This article is taken from The London Economic’s bi-weekly email, Elevenses.
Good morning. Boris Johnson said on Saturday that the millions of Britons working from home – on his government’s advice – “have had quite a few days off, and it wouldn’t be a bad thing for people to see their way round to making a passing stab at getting back into the office”. It’s barely worth engaging with such a pig-headed comment; as mentioned in Friday’s Elevenses, UK workers have increased their working week by almost 25 per cent since the pandemic began. Perhaps the prime minister should ask those who have juggled jobs with home-schooling their kids for their perspective on how relaxed the last year has been.
More interesting were comments made by Rishi Sunak on Friday, in which he warned that employees would “vote with their feet” and quit if forced to work from home full-time. As night follows day, Sunak was followed through the breach this morning by lockdown-sceptic Tory MP Steve Baker, who urged the prime minister to “get us back to the office as soon as is safe and feasible”, warning that a failure to “end working from home” will place “businesses dependent on offices full of people in existential difficulty”.
Take those remarks together and it seems we’re headed towards a redux of last summer’s ill-fated effort to drive people back to the office, which felt more about saving Pret a Manger than any concern about employees’ productivity and wellbeing. Bubbling under the surface of these comments – well, perhaps not Baker’s – is the suggestion, genuine or not, that workers are desperately unhappy about being kept from the office and are desperate to crowd onto a packed train in an uncomfortable shirt. Is it accurate?

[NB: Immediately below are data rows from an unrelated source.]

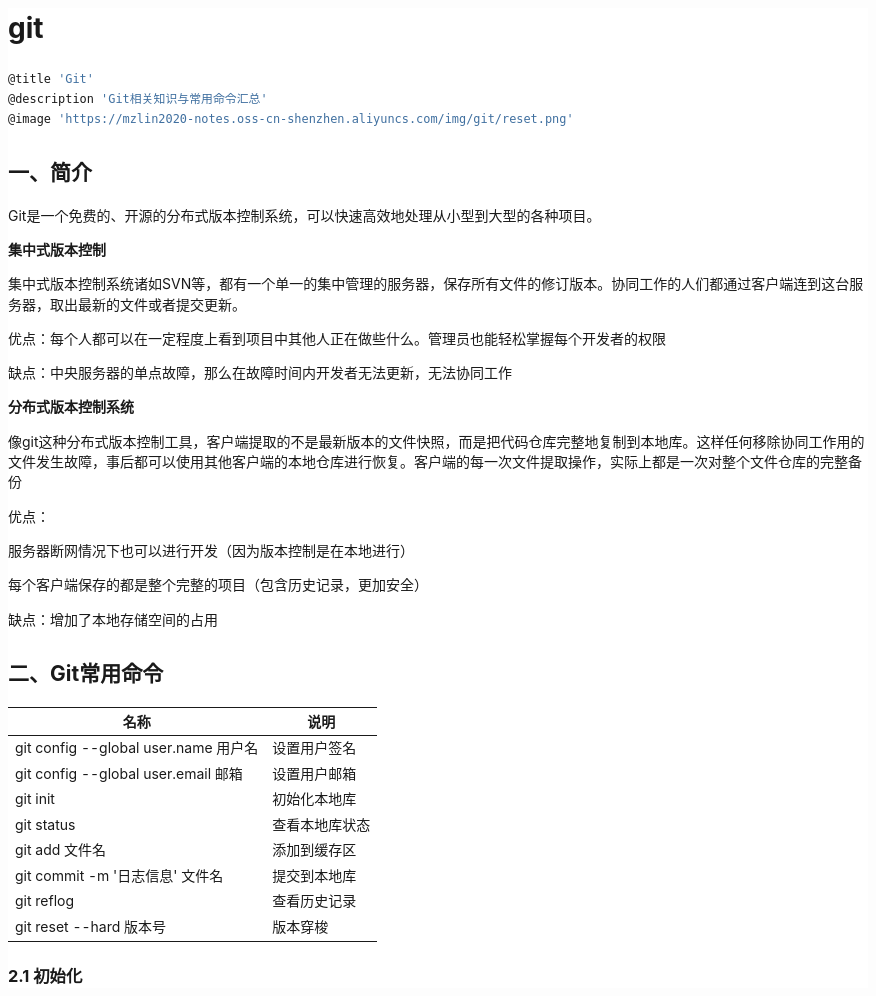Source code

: # git

```js
@title 'Git' 
@description 'Git相关知识与常用命令汇总'
@image 'https://mzlin2020-notes.oss-cn-shenzhen.aliyuncs.com/img/git/reset.png'
```

## 一、简介

Git是一个免费的、开源的分布式版本控制系统，可以快速高效地处理从小型到大型的各种项目。



**集中式版本控制**

集中式版本控制系统诸如SVN等，都有一个单一的集中管理的服务器，保存所有文件的修订版本。协同工作的人们都通过客户端连到这台服务器，取出最新的文件或者提交更新。

优点：每个人都可以在一定程度上看到项目中其他人正在做些什么。管理员也能轻松掌握每个开发者的权限

缺点：中央服务器的单点故障，那么在故障时间内开发者无法更新，无法协同工作



**分布式版本控制系统**

像git这种分布式版本控制工具，客户端提取的不是最新版本的文件快照，而是把代码仓库完整地复制到本地库。这样任何移除协同工作用的文件发生故障，事后都可以使用其他客户端的本地仓库进行恢复。客户端的每一次文件提取操作，实际上都是一次对整个文件仓库的完整备份

优点：

服务器断网情况下也可以进行开发（因为版本控制是在本地进行）

每个客户端保存的都是整个完整的项目（包含历史记录，更加安全）

缺点：增加了本地存储空间的占用

## 二、Git常用命令

| 名称                                 | 说明           |
| ------------------------------------ | -------------- |
| git config --global user.name 用户名 | 设置用户签名   |
| git config --global user.email 邮箱  | 设置用户邮箱   |
| git init                             | 初始化本地库   |
| git status                           | 查看本地库状态 |
| git add 文件名                       | 添加到缓存区   |
| git commit -m '日志信息' 文件名      | 提交到本地库   |
| git reflog                           | 查看历史记录   |
| git reset --hard 版本号              | 版本穿梭       |

### 2.1 初始化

On the surface, no. A YouGov poll in September revealed that fewer than four-in-ten Brits want to leave their houses for work once the pandemic has run its course; 18 per cent fancy working from home full-time, and 39 per cent want a couple of days here and a few there. A friend, who works at a mid-sized consultancy firm, recently took part in a Zoom debate with colleagues about when and whether they should return to the office and, to his surprise, found he was in a tiny minority keen to get back as soon as possible.
Wanting workers back into the office feels like a lonely – and, increasingly, toxic – position to take. Labour’s shadow employment rights secretary, reacting to Johnson’s “days off” comment, accused the prime minister of being “cavalier” and “trying to appease the libertarian wing of his party by talking about getting back to the office”. But Johnson and Sunak do have a point. A lot of people, especially new starters and young people, are desperate to return to office work – something the flexi-working debate, overwhelmingly skewed towards the interests of bosses and employees higher up the food chain, has tended to ignore.

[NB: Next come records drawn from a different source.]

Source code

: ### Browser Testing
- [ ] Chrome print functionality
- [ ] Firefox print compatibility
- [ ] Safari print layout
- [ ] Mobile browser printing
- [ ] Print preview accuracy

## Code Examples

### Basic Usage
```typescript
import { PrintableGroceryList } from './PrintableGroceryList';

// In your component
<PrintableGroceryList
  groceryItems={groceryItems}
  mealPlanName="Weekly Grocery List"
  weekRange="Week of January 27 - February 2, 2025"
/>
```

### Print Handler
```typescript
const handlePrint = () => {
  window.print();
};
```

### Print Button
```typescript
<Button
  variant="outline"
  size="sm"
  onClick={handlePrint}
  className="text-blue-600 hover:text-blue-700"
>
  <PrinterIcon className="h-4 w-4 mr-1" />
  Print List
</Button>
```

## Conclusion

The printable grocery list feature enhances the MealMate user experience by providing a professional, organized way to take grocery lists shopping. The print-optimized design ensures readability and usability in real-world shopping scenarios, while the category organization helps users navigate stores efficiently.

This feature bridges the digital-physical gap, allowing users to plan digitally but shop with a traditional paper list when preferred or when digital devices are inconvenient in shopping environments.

Of course executives who have done their time and got what they needed from a career spent in the office are in no rush to return to the status quo. Working from home is a much more attractive prospect if you live in a nice big house outside the city, with a study to cocoon yourself in and a garden to escape to. But for worse-off workers in their 20s, reliant on dodgy wifi in a crowded flat, it’s much less appealing. That’s before considering the lost opportunities for learning and contact-making, so vital for turning today’s bottom-feeders into tomorrow’s big cheeses.
There has always been a fundamental inequity of age and pay in Britain’s ‘back to the office’ argument. Those slagging off the government would do well to remember it.